We burned the branches first. Then the trunk. The flames roared, and for the first time in weeks, we felt warm. Children laughed again. The sick breathed easier. Musa’s son even smiled.
We thought maybe we’d done the right thing. Or at least, something necessary.
But the next morning, Ibrahim sat by the empty patch where the tree had stood. He just kept staring at the bare earth. When I passed him, he said something I still think about.
“It’s strange,” he said. “It’s warmer, but it feels colder.”
The warmth didn’t last long.
The logs burned fast. Within days, the fire was gone. And with it, so was the little bit of hope we’d borrowed.
The cold returned, harsher now. As if punishing us for what we’d done.
The wind howled through the village like it had found a new path—straight through where the tree once stood. The soil around her roots cracked. The river dried up even more. Birds stopped coming. We started coughing again.
And slowly, people started leaving.
Some went to the city. Others joined relatives far away. A few stayed, mostly the old ones, and those too tired to run.
Musa buried his son a few weeks later. A pile of stones marked the grave.
One day, a young man came to our village. Said he was studying climate change. Said he wanted to hear our story. We told him everything. Not because we wanted to, but because maybe someone needed to remember.
Before he left, he stood on the empty patch and scribbled something in his notebook.

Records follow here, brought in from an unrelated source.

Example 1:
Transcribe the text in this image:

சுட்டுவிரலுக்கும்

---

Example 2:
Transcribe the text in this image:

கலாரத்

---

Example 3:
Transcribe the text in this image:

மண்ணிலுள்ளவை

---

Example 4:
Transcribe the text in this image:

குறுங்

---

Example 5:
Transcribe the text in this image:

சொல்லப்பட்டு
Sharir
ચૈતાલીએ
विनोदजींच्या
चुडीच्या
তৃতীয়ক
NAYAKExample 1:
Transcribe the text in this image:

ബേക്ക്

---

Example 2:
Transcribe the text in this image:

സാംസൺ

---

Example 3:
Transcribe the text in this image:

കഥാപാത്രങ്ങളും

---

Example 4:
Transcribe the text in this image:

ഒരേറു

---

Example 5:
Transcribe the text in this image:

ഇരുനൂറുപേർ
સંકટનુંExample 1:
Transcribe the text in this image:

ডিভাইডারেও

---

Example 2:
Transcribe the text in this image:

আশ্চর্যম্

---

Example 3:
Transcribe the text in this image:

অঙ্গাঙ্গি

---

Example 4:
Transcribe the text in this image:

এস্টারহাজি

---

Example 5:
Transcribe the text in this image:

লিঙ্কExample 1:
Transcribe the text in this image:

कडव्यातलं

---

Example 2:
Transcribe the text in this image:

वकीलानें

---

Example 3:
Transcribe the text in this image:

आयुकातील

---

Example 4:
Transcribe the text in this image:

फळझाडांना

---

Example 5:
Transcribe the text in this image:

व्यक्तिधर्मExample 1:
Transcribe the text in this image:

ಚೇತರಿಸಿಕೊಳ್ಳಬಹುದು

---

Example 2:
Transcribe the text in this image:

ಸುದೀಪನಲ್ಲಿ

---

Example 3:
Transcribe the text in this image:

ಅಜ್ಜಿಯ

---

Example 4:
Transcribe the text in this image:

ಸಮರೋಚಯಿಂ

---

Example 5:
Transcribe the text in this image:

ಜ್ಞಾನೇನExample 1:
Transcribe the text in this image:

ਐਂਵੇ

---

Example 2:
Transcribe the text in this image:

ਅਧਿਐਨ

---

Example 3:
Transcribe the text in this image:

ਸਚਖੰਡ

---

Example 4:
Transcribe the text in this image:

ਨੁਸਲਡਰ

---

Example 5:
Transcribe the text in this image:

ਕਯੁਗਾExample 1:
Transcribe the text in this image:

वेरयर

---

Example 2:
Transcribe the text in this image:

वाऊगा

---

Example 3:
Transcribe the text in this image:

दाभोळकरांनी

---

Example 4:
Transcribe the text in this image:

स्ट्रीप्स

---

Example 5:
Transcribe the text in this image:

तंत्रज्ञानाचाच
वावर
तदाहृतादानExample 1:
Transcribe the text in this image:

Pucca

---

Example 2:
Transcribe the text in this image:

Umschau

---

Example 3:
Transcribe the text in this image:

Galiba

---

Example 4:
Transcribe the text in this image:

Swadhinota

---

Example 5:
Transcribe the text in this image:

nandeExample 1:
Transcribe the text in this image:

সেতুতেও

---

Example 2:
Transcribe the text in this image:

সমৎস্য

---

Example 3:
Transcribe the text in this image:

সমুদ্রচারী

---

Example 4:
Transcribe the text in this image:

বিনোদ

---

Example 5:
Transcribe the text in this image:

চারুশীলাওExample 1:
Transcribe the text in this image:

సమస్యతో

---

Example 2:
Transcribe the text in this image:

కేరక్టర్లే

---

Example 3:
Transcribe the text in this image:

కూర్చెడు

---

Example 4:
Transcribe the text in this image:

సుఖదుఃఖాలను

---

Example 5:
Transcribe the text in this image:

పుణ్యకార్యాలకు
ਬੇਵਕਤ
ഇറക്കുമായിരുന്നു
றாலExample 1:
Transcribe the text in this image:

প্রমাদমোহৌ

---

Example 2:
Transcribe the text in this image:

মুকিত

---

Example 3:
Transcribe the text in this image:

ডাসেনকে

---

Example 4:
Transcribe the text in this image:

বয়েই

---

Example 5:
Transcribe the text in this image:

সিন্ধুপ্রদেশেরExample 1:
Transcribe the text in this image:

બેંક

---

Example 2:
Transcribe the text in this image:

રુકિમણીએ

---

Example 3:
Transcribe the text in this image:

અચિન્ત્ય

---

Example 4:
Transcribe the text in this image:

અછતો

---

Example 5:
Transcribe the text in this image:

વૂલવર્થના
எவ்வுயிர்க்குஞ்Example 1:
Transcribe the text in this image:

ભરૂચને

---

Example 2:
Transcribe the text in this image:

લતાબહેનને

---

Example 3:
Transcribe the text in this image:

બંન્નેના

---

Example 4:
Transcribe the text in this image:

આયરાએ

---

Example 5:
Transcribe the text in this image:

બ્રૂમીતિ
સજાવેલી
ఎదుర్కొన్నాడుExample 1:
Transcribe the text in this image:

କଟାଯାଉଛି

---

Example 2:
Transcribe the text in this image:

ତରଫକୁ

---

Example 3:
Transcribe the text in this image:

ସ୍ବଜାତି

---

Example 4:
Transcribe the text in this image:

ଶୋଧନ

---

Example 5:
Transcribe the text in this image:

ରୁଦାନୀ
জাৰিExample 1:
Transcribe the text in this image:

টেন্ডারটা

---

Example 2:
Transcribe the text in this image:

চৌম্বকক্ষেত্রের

“This is where the last tree fell,” he wrote.
“Not just from an axe, but from fear.
From the silence of a warming world.
From too little, too late.”
Years later, someone sent us an article. There was a photo of Iya’s stump, now cracked and covered in weeds. The piece talked about “climate trauma” and “resource desperation” and other words we don’t use here. But all I could think was—
We didn’t just lose a tree.
We lost a mother.
We lost a part of ourselves.
And we’ll carry that grief longer than any winter.